== Texte fourni ==

Saisi de l'appel dirigé par la société van Luipen contre la décision du «Tuchtgerecht» (Conseil de discipline) au sens du «Tuchtgerechtbesluit Landbouwkwaliteitswet» (décret sur le droit disciplinaire pris en exécution de la loi sur la qualité des produits agricoles), le College van Beroep vous pose la question de savoir si, comme le soutient l'appelante, sa condamnation pour infraction aux articles 2 et 3 du «Landbouwkwaliteitsbesluit Groenten en Fruit» (décret sur la qualité des produits
agricoles, secteur des fruits et légumes) et à l'article 2 du règlement relatif aux contrôles effectués par le KCB (textes nationaux) est fondée sur une réglementation n'ayant pas force obligatoire comme contraire aux articles 30 et suivants du traité CEE.

Au soutien de sa demande, la société rappelle votre jurisprudence dans l'arrêt Vriend du 26 février 1980 (affaire 94/79, Recueil 1980, p. 327) aux termes duquel a été jugée incompatible avec le droit.. communautaire une réglementation nationale «qui subordonne la liberté des opérateurs économiques de commercialiser, de revendre, d'importer et d'exporter ou d'offrir à l'exportation... à la condition pour ces opérateurs d'être affiliés à un organisme public, ou homologué par l'autorité publique...».

== Consigne ==
Citez intégralement le texte sur l'affaire van Luipen, sans y changer un seul mot. Appuyez-vous uniquement sur ce texte.

== Documents sources ==
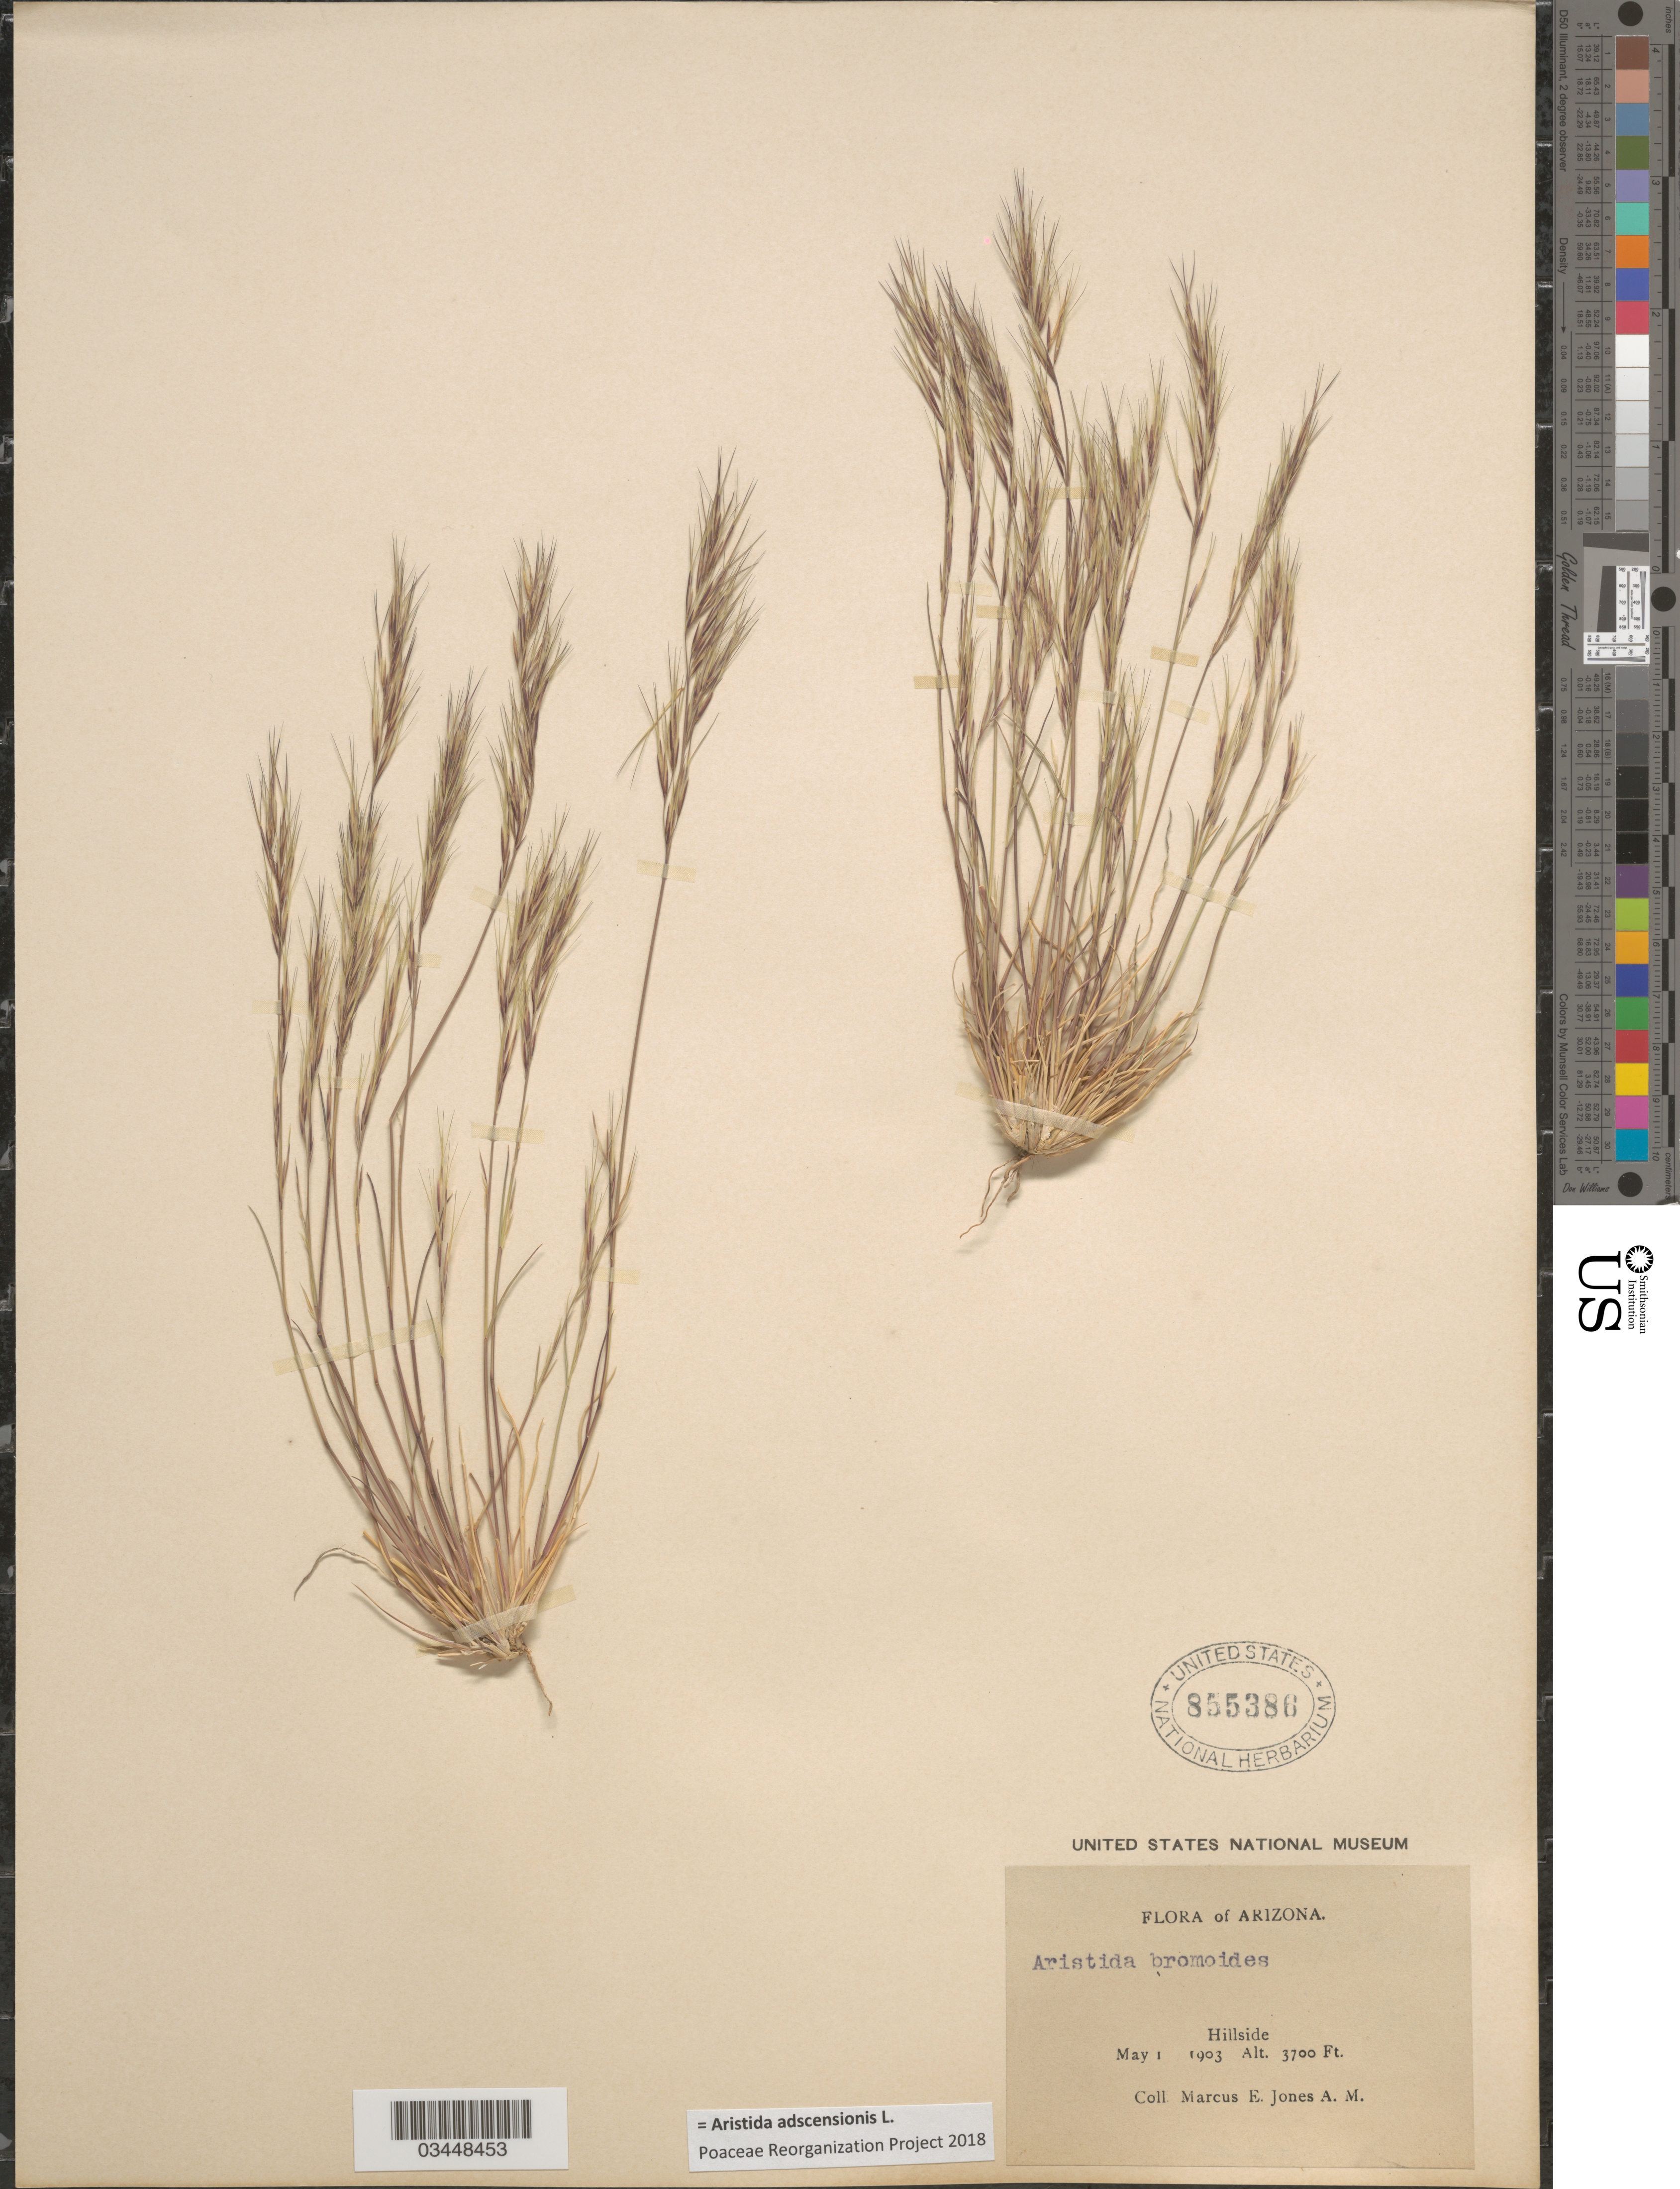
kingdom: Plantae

== Réponse complète ==
Saisi de l'appel dirigé par la société van Luipen contre la décision du «Tuchtgerecht» (Conseil de discipline) au sens du «Tuchtgerechtbesluit Landbouwkwaliteitswet» (décret sur le droit disciplinaire pris en exécution de la loi sur la qualité des produits agricoles), le College van Beroep vous pose la question de savoir si, comme le soutient l'appelante, sa condamnation pour infraction aux articles 2 et 3 du «Landbouwkwaliteitsbesluit Groenten en Fruit» (décret sur la qualité des produits
agricoles, secteur des fruits et légumes) et à l'article 2 du règlement relatif aux contrôles effectués par le KCB (textes nationaux) est fondée sur une réglementation n'ayant pas force obligatoire comme contraire aux articles 30 et suivants du traité CEE.

Au soutien de sa demande, la société rappelle votre jurisprudence dans l'arrêt Vriend du 26 février 1980 (affaire 94/79, Recueil 1980, p. 327) aux termes duquel a été jugée incompatible avec le droit.. communautaire une réglementation nationale «qui subordonne la liberté des opérateurs économiques de commercialiser, de revendre, d'importer et d'exporter ou d'offrir à l'exportation... à la condition pour ces opérateurs d'être affiliés à un organisme public, ou homologué par l'autorité publique...».